Coöperating with all these and with the many other women’s organizations for war effort and comprehending in its nation-wide scope all the women of the country was the Woman’s Committee of the Council of National Defense, which interlocked in effective team-work all organizations of women and, reaching out to almost every community in the land,inspired those outside such organizations to definite, regular, organized effort for war service especially fitted for women’s hands. It served solely among women, just as the Council of National Defense, of which it was a part, joined in team-work all war sustaining and war producing agencies and organized the communities, as told in “Organizing the Nation.”

The Woman’s Committee was created in April, 1917, and very soon had its divisions organized in each of the forty-eight states and also in Alaska, Hawaii, Porto Rico and the District of Columbia. Upon each State Committee were represented both the state-wide women’s organizations and the women not connected with any organization, and these committees organized the states into small units. Over 15,000 of these subordinate units had been formed and were at work by mid-summer of 1918, including 2,500 counties and 8,500 cities, towns and townships and, in addition, many thousand smaller units, such as school districts, wards, precincts, city blocks. These small units brought the organization into direct touch with women everywhere and enlisted them as individuals and as groups in the great army of patriotic women who were giving everything in their power for the prosecution of the war.
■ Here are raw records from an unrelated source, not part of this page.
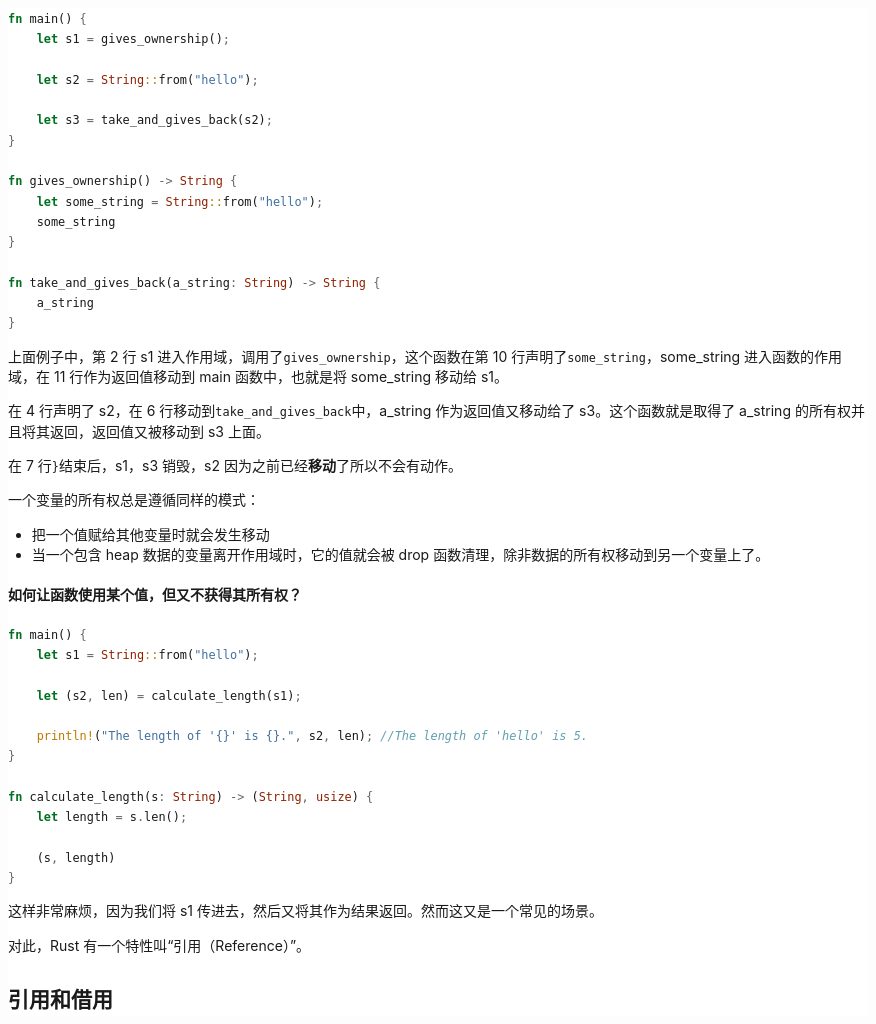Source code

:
 ```rust
fn main() {
    let s1 = gives_ownership();

    let s2 = String::from("hello");

    let s3 = take_and_gives_back(s2);
}

fn gives_ownership() -> String {
    let some_string = String::from("hello");
    some_string
}

fn take_and_gives_back(a_string: String) -> String {
    a_string
}
```

上面例子中，第 2 行 s1 进入作用域，调用了`gives_ownership`，这个函数在第 10 行声明了`some_string`，some_string 进入函数的作用域，在 11 行作为返回值移动到 main 函数中，也就是将 some_string 移动给 s1。

在 4 行声明了 s2，在 6 行移动到`take_and_gives_back`中，a_string 作为返回值又移动给了 s3。这个函数就是取得了 a_string 的所有权并且将其返回，返回值又被移动到 s3 上面。

在 7 行`}`结束后，s1，s3 销毁，s2 因为之前已经**移动**了所以不会有动作。

一个变量的所有权总是遵循同样的模式：

- 把一个值赋给其他变量时就会发生移动
- 当一个包含 heap 数据的变量离开作用域时，它的值就会被 drop 函数清理，除非数据的所有权移动到另一个变量上了。

#### 如何让函数使用某个值，但又不获得其所有权？

```rust
fn main() {
    let s1 = String::from("hello");

    let (s2, len) = calculate_length(s1);

    println!("The length of '{}' is {}.", s2, len); //The length of 'hello' is 5.
}

fn calculate_length(s: String) -> (String, usize) {
    let length = s.len();

    (s, length)
}
```

这样非常麻烦，因为我们将 s1 传进去，然后又将其作为结果返回。然而这又是一个常见的场景。

对此，Rust 有一个特性叫“引用（Reference）”。

## 引用和借用
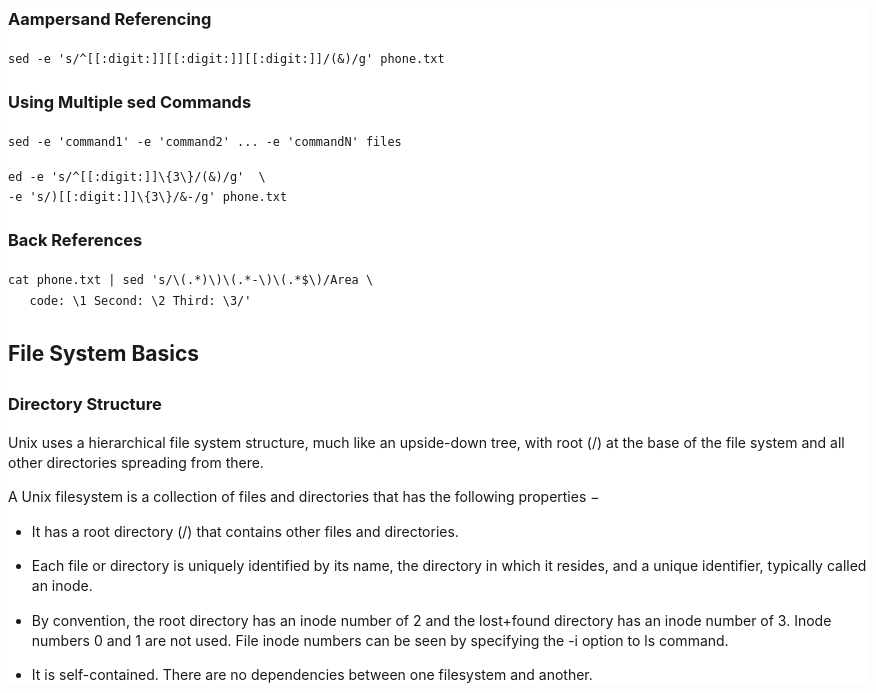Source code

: ### Aampersand Referencing

`sed -e 's/^[[:digit:]][[:digit:]][[:digit:]]/(&)/g' phone.txt`

### Using Multiple sed Commands

`sed -e 'command1' -e 'command2' ... -e 'commandN' files`

```shell
ed -e 's/^[[:digit:]]\{3\}/(&)/g'  \
-e 's/)[[:digit:]]\{3\}/&-/g' phone.txt
```

### Back References

```shell
cat phone.txt | sed 's/\(.*)\)\(.*-\)\(.*$\)/Area \
   code: \1 Second: \2 Third: \3/' 
```

## File System Basics

### Directory Structure

Unix uses a hierarchical file system structure, much like an upside-down tree,
 with root (/) at the base of the file system and all other directories spreading
 from there.

A Unix filesystem is a collection of files and directories that has the following properties −

- It has a root directory (/) that contains other files and directories.

- Each file or directory is uniquely identified by its name, the directory in
 which it resides, and a unique identifier, typically called an inode.

- By convention, the root directory has an inode number of 2 and the lost+found
 directory has an inode number of 3. Inode numbers 0 and 1 are not used. File inode
  numbers can be seen by specifying the -i option to ls command.

- It is self-contained. There are no dependencies between one filesystem and another.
In half or more of the states women registered for war work, stating the amount of time they could give, the special service for which they were fitted and the kinds of work they could do. When the request came for volunteers for any particular service, or when it became known that there was some new need for woman’s assistance, the leader of each unit knew just where to look for the necessary help. TheWoman’s Committee, from its central offices in Washington to the members of local units in city block or country district, worked with the Food Administration for the increased production and the conservation of food and, similarly, gave their help to the conservation program of the Fuel Administration. So also, they coöperated with the War Camp Community Service and the Training Camp Commissions, with the Liberty Loan and War Savings Stamps campaigns, aided in the campaign to recruit nurses and in that to secure workers for the ship yards, and helped to find trained women workers who were needed at once by the rapidly expanding departments and the new boards and commissions at Washington.

The Woman’s Committee endeavored always, while aiding in the work of the war agencies, to preserve and improve the peace time standards and values of life. And therefore not a little of its work was along the lines of maintaining the health and protecting the welfare of women and children. It had a department of Child Welfare and carried on a vigorous campaign to further these aims while it endeavored to promote public sentiment in favor of proper living and working conditions for women in industry.

The Woman’s Committee of the Council of National Defense, in short, mobilized in one great, enthusiastic, democratic army the women of all the land, rich and poor, ignorant and cultured, of many races, of foreign birth and of American ancestry, and by organization enabled them to use their time, ability and effort in the way and at the time when they would be of best service.